LIDAR As for aerial LIDAR methods, the sensor does not target specific features on the ground but instead shoots the beams at a set frequency in a defined pattern. Even if the horizontal accuracy of the single point might be higher, the best horizontal accuracy of a point of interest on the ground is limited by the point density. In the case of LIDAR, horizontal accuracy is limited, by its design, to point density. Manned aerial LIDAR can provide a point density of up to 50 pts/m2 and offers a typical absolute accuracy of 20 cm horizontal and 10 cm vertical if flown at a standard height of 2000 m (6600 ft) AGL. By flying lower, lightweight UAV LIDAR provides a higher point density than manned aerial LIDAR and can achieve better accuracy even though the laser is less powerful. Mounted on a multi-copter, point density and the resulting point cloud accuracy can be improved by flying low and slow at the expense of reduced efficiency. In the case of LIDAR on fixed-wing drones, a point density between 50 and 200 pts/m2 is possible. This means a measurement every ~ 10 cm, so an absolute horizontal accuracy of about 10 cm can be achieved.
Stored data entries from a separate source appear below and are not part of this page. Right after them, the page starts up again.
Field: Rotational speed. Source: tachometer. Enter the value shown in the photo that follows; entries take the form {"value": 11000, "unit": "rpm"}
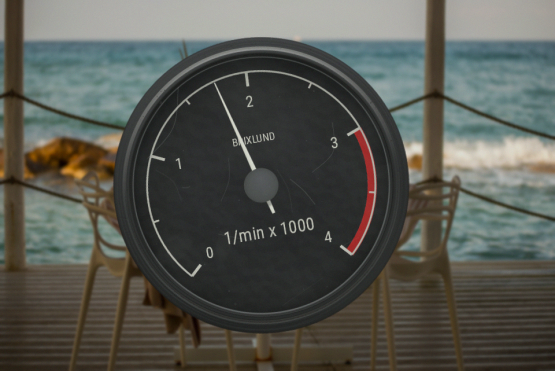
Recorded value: {"value": 1750, "unit": "rpm"}
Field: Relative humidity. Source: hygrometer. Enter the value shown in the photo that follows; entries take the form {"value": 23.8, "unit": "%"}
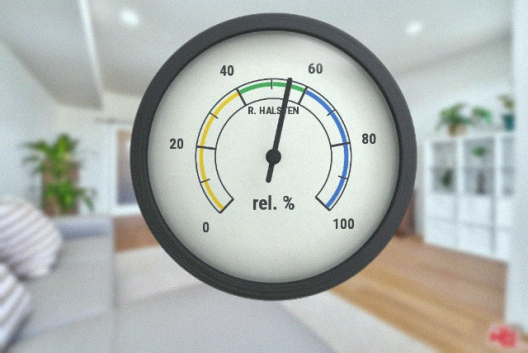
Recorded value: {"value": 55, "unit": "%"}
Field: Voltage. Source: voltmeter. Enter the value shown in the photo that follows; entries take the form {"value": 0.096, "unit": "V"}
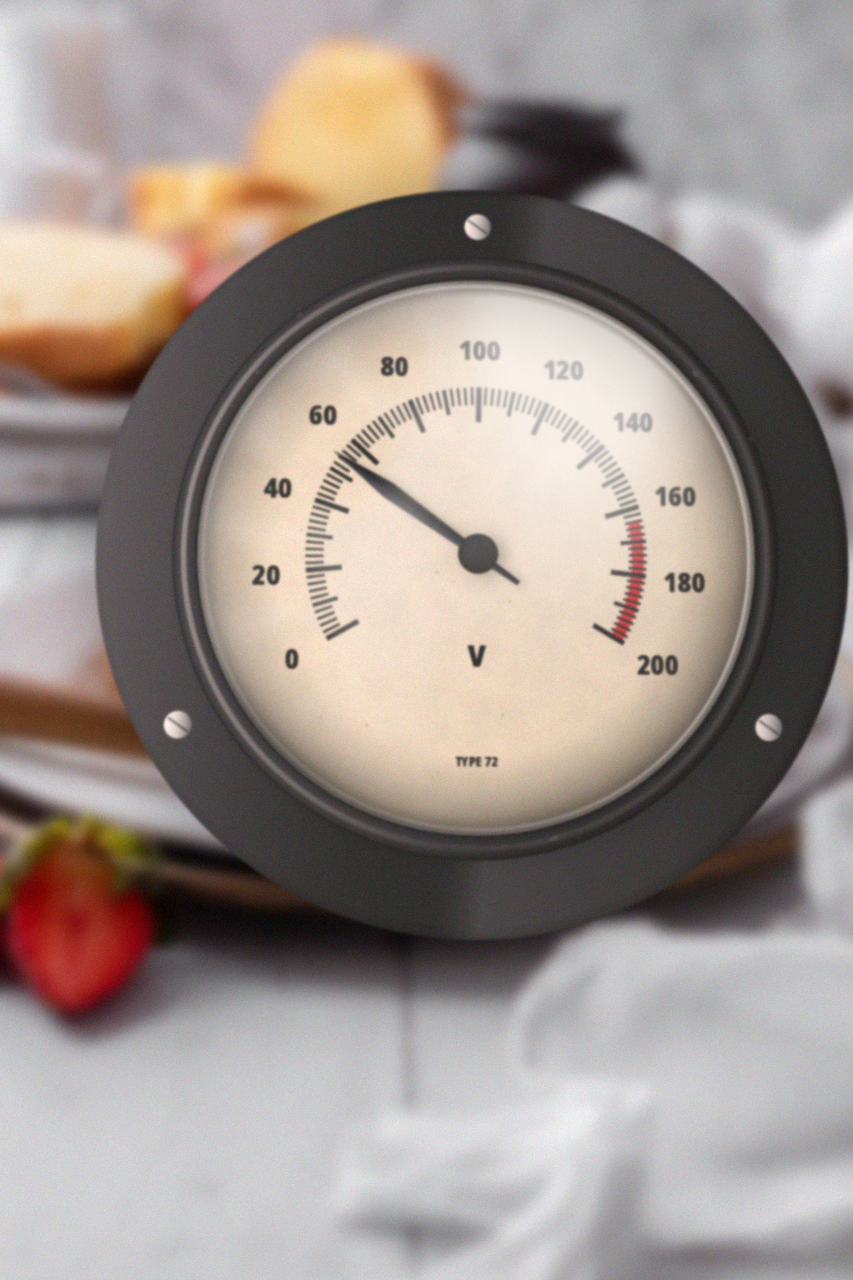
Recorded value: {"value": 54, "unit": "V"}
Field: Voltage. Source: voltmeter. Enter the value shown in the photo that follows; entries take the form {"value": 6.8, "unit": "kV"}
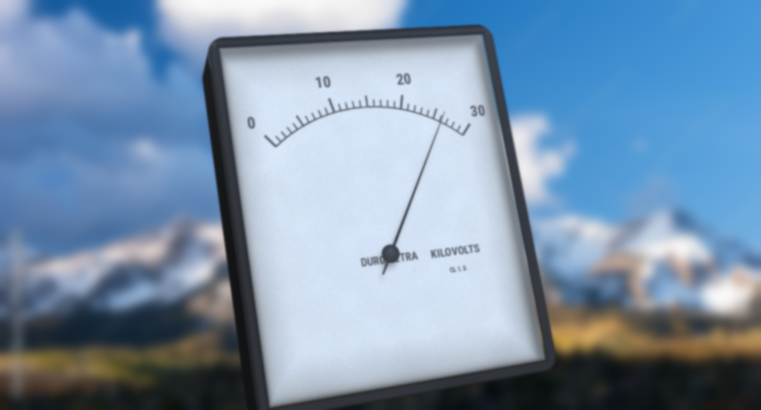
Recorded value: {"value": 26, "unit": "kV"}
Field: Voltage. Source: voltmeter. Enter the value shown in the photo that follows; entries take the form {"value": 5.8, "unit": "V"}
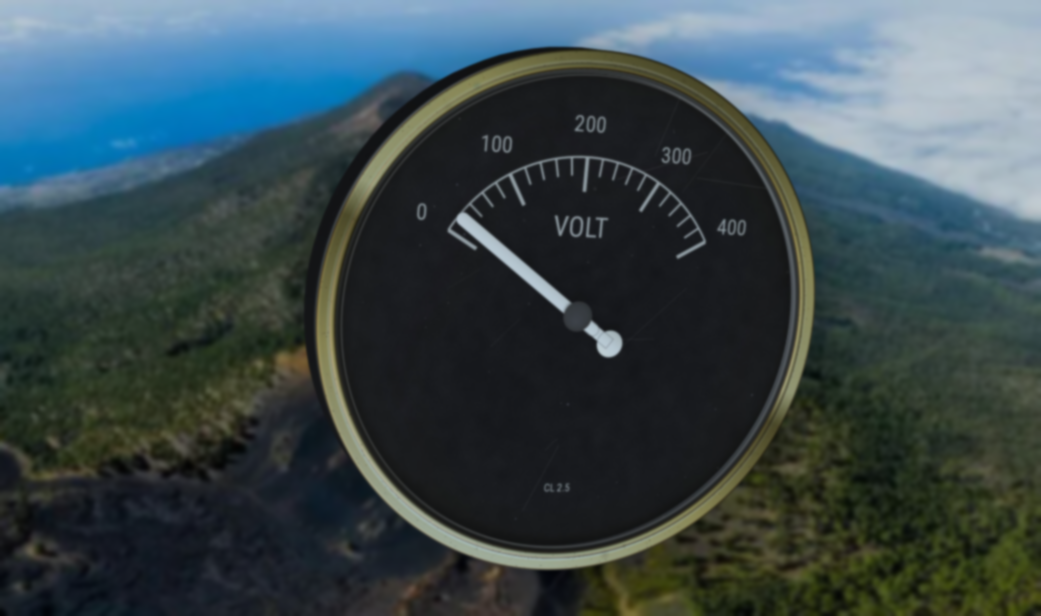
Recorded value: {"value": 20, "unit": "V"}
On top of limited horizontal accuracy, LIDAR-derived point cloud accuracy depends on the precision of the LIDAR itself and the quality of the INS (IMU and GNSS) system. Considering all technological advancements and system variables at this time, the typical absolute accuracy that you can expect from a lightweight LIDAR system on a fixed-wing drone is approximately 10 cm (4 in) horizontal and 5 cm (2 in) vertical. Bottom line: if your applications depend on high absolute accuracy, you will want to go with photogrammetry.